土壌処理と生育処理
−薬害をふせぎながら除草剤の効果を高める
ために知っておきたい違い−
 除草剤による雑草処理はトウモロコシ栽培には欠かせないものだ。しかし除草剤はその使い方を誤ると、期待した効果が得られないばかりか、薬害を生じて思わぬ減収 を招くことすらある。今回は薬害を防ぎながら、除草剤をより効果的に使用するためのテクニックをまとめてみた。

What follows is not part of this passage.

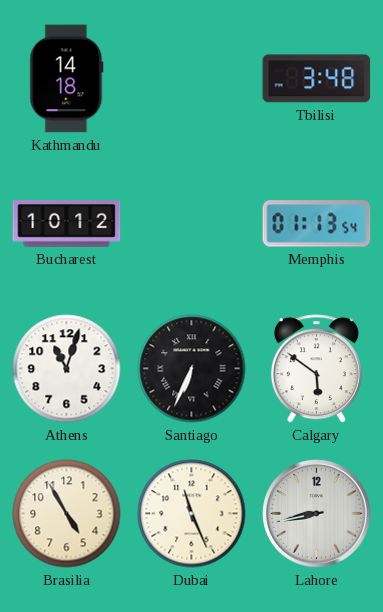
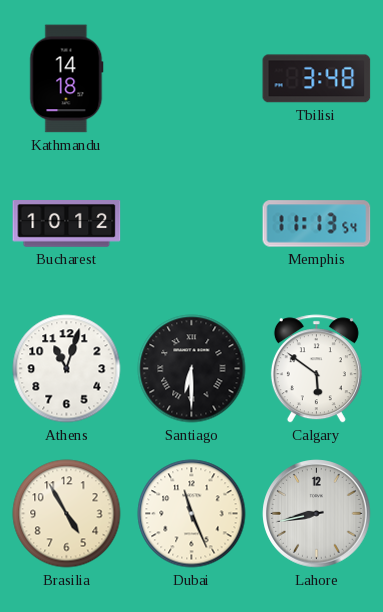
Memphis: 01:13 -> 11:13
Santiago: 6:34 -> 6:30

■土壌処理と生育処理−雑草が多ければ土壌処理が基本。
 トウモロコシの除草剤には発芽前に処理する土壌処理剤と発芽後に処理する生育処理剤がある。土壌処理と生育処理ではどちらが良いのかという質問をよく受けるが、これは発生する雑草の種類や量によっても異なるので一概にどちらが良いと言うことは難しい。
 一般に、土壌処理の利点は、特に雑草の多い畑で雑草の初期生育を押さえ、トウモロコシと雑草との早くからの競合を防ぐ点だ。土壌処理は降雨によって効果に差がでやすいために、効果が低い年には「土壌処理は効かない」と考えがちだが、程度の差はあれ
土壌処理により初期の雑草の発生が押さえられるので、特に雑草発生の多い畑の場合には、結果的には安定した雑草のコ・ントロールができる。仮に土壌処理の効果が不十分でも、その後に生育処理剤を比較的低濃度で用いるオプションも可能だからだ。
 一方、生育処理は雑草の生育を見てから散布できるために、状況に応じた散布が可能だ。しかし、悪天候が続くと処理が遅れて散布のタイミングを逃すこともある。散布が遅れると雑草は肥大化し、トウモロコシの初期生育が抑制されて、成長はひ弱になる。従って生育処理剤だけで雑草処理しようとするならば、比較的雑草が少ない畑に限られる。また、生育処理は雑草が多いとどうしても高濃度での使用になるので薬害の危険も高くなる。

■薬害の危険性−処理方法による違い。
 除草剤による薬害の話をよく耳にする。薬害は作物の代謝能力がストレスで限界を超え、除草剤を処理しきれなくなった場合に起きる。ストレスには過度の高温または 低温、土壌水分の過剰または不足、あるいは霜や苗立枯れ病のような生育障害等、多種多様な要因があるが、ひとまとめで言えば「作物の生育に影響を与えて阻害するあらゆる要因」ということになる。
 薬害は土壌処理剤でも生育処理剤でも起きる。土壌処理の場合は低温で出芽に日数を要したり、乾燥の後の降雨でトウモロコシが一気に除草剤を吸収したような場合に薬害が生じやすい。生育処理の場合は低温でトウモロコシの生育が停滞しているような場合、


薬害の症状は除草剤によって異なる。症状は生育と共に消失するが、その後もダメージを引き継ぐ場合も多い。写真:アトラジンによる薬害症状

あるいは急激に温度が上昇したり、温度の日較差が大きいような場合に薬害が生じやすい。特に生育処理の場合は、同じ除草剤を使用しても、散布時期が若干前後する事により薬害が生じたり、トウモロコシの生育ステージの差によって薬害の程度が違う場合が多い。

■生育処理は散布時に注意を要する。
 最近、主に生育処理剤としてスルホニルウレア系の除草剤「ニコスルフロン」の使用が増えている。ニコスルフロンは一年生のイネ科、広葉雑草全般に有効で、しかも従来コントロールが難しかったシバムギのような多年生イネ科雑草にも有効な、極めて便利な除草剤だが、ラベルにある適用時期に従った散布を心がけていただきたい。
 除草剤を効果的に使うには作業日程から土壌処理、生育処理と決めるのではなく、雑草の発生する種類や量、そして除草剤の特性に応じた判断が必要だ。播種後も注意深く畑の状態や生育を観察する事が何よりも重要だと最後に指摘しておきたい。